## Text shown
Content starts

# Hello from Luxembourg!



## Bekky (Mar 15, 2010)

Hey there 
I'm from Luxembourg, that very small country in the middle of Europe. I'm 22 years old and I'm one of those not-native-English-speakers who come here to improve their English, so, sorry for all the mistakes I will do but I think that this is actually the only way to practise a language and as long as you understand what I'm trying to tell you everything will be ok :wink:
So let's move on to the more interesting part: my horses. I own 2 of them: first of all my 18-year-old thoroughbred, a mare and my first horse. I bought her about 9 years ago and we had a lot of ups and downs.
My second horse is a 14-year-old German gelding who I bought 5 years ago.
Well, that's all for the moment.
If you have any questions just ask


----------



## rum4 (Feb 28, 2010)

Welcome to the forum and you live in a very nice small country. I have visited there several times. It is a nice beautiful country. Welcome to the forum


----------



## Bekky (Mar 15, 2010)

Thank you 
Can i ask you why you visited Luxembourg? I'm always wondering why foreigners come here, everything's so ordinary here :lol:


----------



## my2geldings (Feb 18, 2008)

Welcome to the forum


----------



## Bekky (Mar 15, 2010)

Thank you


----------



## jazzyrider (Sep 16, 2007)

Content ends

## Supplied material
Content starts

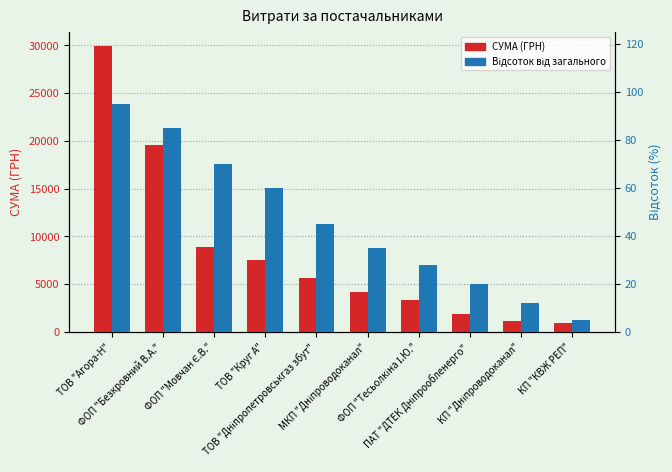

What position from the right is ФОП "Безкровний В.А."?

9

Content ends

## Work task 1
Translate this sentence from the Luxembourg welcome thread into French: "My second horse is a 14-year-old German gelding who I bought 5 years ago."
## Work task 2
Resume the Luxembourg welcome thread from its final line by writing the post that comes next.

## Exercise result 1
Mon deuxième cheval est un hongre allemand de 14 ans que j'ai acheté il y a 5 ans.

## Exercise result 2
hi 
welcome to the forum


----------



## farmpony84 (Apr 21, 2008)

Welcome to the forum! I visited Luxembourg about 20 years ago. It's a great little country. (I lived in Germany at the time and my grandma and I took a bus tour).


----------



## Bekky (Mar 15, 2010)

Thank you!


----------



## LoverofHorses (Jan 3, 2010)

Welcome!!!!


----------



## rum4 (Feb 28, 2010)

Bekky said:


> Thank you
> Can i ask you why you visited Luxembourg? I'm always wondering why foreigners come here, everything's so ordinary here :lol:


 
I was in the US Army stationed in Brussels Belgium. So it was not that far of a drive.


----------



## DutchHorse (Sep 16, 2007)

Welcome! I live very nearby in another small country: the netherlands!

You'll find that the horseforum can be quite addictive (in a positive way!)


----------



## halflinger (Mar 11, 2010)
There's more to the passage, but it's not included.